On a larger scale, battery storage pilots are exploring how battery packs could be used to solve critical power quality issues, optimize production of renewable energy resources or create microgrids to strengthen the reliability and resiliency of the larger interconnected power network.

Smart grid efficiencies extend to commercial lighting, with wide-ranging applications for agribusiness. (Photo: Chris Johnson, Hoosier Energy)

“Electrification doesn’t mean electrify everything,” noted Kleaving. “But where it makes sense, electrification can promote economic growth while reducing the carbon footprint.”

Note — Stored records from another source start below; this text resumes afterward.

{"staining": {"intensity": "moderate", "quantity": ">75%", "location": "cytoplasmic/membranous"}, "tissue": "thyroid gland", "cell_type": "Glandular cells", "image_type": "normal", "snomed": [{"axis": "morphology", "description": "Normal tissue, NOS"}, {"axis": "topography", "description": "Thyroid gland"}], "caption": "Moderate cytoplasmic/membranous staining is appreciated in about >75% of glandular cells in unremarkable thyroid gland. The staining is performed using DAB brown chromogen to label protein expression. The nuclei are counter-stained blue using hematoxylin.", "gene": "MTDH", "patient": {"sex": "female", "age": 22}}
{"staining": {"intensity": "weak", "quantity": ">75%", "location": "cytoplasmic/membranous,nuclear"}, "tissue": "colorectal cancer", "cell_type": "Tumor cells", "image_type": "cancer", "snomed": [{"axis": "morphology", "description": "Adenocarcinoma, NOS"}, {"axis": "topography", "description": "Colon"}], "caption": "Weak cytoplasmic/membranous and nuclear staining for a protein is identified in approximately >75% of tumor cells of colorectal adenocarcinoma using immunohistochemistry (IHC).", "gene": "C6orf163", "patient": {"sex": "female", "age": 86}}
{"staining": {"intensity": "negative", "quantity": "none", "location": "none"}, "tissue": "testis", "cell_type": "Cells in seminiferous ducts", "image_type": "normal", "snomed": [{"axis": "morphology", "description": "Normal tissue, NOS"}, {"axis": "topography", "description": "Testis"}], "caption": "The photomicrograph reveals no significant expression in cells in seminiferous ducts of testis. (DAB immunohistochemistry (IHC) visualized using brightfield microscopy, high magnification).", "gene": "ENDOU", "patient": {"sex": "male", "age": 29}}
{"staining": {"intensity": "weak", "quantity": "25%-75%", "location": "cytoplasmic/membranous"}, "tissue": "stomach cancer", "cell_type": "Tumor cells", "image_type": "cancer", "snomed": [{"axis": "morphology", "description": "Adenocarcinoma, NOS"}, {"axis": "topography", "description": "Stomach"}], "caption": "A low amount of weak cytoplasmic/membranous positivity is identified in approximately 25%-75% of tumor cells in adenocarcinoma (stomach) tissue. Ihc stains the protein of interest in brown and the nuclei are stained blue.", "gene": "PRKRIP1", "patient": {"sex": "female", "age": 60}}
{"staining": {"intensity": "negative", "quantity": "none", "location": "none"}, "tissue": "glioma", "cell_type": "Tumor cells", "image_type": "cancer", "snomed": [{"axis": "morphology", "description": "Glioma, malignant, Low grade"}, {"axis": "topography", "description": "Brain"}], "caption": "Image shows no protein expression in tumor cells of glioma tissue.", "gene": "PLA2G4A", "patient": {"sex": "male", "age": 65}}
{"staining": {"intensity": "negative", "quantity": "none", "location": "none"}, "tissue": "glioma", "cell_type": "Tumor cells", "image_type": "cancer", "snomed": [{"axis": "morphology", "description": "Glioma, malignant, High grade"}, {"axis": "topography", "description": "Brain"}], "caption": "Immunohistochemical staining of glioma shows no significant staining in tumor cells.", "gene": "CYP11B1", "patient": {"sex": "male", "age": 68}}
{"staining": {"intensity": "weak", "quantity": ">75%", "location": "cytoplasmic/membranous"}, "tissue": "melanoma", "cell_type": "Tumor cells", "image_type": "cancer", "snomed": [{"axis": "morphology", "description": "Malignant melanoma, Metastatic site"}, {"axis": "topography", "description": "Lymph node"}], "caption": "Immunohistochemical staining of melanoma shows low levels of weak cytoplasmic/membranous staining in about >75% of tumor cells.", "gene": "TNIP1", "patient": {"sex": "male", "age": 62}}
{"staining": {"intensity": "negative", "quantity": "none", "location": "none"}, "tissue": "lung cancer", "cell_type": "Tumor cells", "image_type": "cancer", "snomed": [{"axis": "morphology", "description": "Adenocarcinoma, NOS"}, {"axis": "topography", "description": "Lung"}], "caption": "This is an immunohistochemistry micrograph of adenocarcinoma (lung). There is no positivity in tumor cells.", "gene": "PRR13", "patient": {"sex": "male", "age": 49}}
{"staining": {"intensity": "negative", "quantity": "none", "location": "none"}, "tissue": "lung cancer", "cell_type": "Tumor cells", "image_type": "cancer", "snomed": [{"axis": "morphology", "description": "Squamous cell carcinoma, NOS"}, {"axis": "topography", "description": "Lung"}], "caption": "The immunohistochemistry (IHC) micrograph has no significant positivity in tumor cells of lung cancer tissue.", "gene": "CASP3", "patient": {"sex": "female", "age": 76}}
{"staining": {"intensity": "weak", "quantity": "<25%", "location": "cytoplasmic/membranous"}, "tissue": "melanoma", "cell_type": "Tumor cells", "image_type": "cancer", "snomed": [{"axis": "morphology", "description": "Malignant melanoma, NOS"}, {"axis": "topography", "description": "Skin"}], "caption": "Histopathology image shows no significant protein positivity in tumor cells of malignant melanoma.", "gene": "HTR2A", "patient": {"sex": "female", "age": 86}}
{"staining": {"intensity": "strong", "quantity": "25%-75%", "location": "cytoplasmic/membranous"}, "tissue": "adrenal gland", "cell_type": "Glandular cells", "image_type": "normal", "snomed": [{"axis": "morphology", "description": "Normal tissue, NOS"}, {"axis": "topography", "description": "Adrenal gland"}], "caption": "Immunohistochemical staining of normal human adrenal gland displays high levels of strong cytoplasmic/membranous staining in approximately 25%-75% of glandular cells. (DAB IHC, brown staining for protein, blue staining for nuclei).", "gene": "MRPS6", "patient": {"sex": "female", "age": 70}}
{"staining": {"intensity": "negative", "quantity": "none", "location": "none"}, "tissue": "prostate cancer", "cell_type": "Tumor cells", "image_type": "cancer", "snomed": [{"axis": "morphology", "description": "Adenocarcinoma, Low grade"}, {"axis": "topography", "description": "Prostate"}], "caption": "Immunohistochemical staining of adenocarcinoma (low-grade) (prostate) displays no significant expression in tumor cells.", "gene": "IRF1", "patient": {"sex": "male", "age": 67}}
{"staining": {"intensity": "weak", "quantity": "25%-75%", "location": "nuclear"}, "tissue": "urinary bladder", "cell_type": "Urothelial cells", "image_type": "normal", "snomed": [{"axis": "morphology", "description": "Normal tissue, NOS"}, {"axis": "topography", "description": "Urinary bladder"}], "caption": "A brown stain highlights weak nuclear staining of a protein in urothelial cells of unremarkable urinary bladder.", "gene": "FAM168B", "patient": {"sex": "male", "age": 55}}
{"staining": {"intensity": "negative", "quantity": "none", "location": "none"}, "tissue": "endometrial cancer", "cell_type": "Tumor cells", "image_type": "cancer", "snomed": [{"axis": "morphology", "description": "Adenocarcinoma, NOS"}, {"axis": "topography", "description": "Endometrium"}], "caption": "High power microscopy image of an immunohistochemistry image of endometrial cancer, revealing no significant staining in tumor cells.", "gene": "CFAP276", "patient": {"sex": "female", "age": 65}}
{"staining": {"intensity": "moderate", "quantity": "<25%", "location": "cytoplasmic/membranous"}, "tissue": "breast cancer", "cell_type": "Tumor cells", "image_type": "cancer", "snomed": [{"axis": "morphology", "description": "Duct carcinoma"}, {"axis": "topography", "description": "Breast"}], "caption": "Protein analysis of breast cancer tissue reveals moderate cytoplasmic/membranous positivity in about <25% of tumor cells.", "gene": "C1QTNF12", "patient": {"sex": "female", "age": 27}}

A vehicle charging project is placing direct current (DC) fast EV charging stations at strategic interstate locations that crisscross the southern half of Indiana, a major supply chain corridor. The effort is part of the Indiana Volkswagen Environmental Mitigation Trust Fund program that is installing at least 61 DC fast electric vehicle charging stations across the state by December 2023.

Another initiative is looking at waste-heat technologies for the poultry industry, which contributes more than $12 billion to Indiana’s total economic activity and employs more than 12,000 Hoosiers. This pilot program is now in its second year and already showing promise for greater flock health and food safety.

LED technology installed in southern Indiana greenhouses is helping the state cultivate seasonal crops year-round. The potential for the state’s agricultural industry alone is significant. Agriculture contributes an estimated $31.2 billion to Indiana’s economy. The state is the eighth largest agricultural exporter in the nation, exporting just over $4.6 billion in 2017.

Cooperative Charge, an electric vehicle smart charging program, is demonstrating how consumer charging patterns can help smooth the peaks and valleys of system-wide energy use.

Hoosier Energy’s efforts are part of a strategy to leverage the success of legacy energy efficiency programs to meet growing consumer interest in electrification. The programs are also providing important data on how emerging technologies work on the interconnected electric system to ensure an appropriate balance between reliability and affordability.

Taken together, Hoosier Energy’s programs continued to realize significant large-scale reduction/savings in energy use and demand. In 2021, power reductions in energy savings amounted to 9,050 MWh, a 4.24 megawatt (MW) reduction in winter peak demand and a 2.32 MW reduction in summer peak demand.

Hoosier Energy’s portfolio strategy, combined with members’ expertise in serving energy-intensive industries, and the flexible cooperative business model also supports environmental, social and governance (ESG) principles and disclosures. The G&T’s scalable ESG framework promises to enhance economic development as prospective projects look to communities that favor corporate accountability and good stewardship.

Hoosier Energy’s renewables portfolio is already helping companies meet corporate sustainability goals. Many companies served by Hoosier Energy members are utilizing the G&T’s renewable energy credit (REC) program to achieve their carbon reduction goals. A REC is the environmental attributes associated with 1 megawatt-hour of generation from a renewable energy asset. Instead of building on-site generation, a commercial and industrial member can purchase renewable credits from a member cooperative at a designated price.

“Instead of concentrating only on reducing kW hours, we encourage actions that help businesses save money while helping the environment,” said Kleaving. “It also supports the value consumers place on knowing their energy sources and those of their utility are clean, efficient—the best energy source a consumer would want to have.”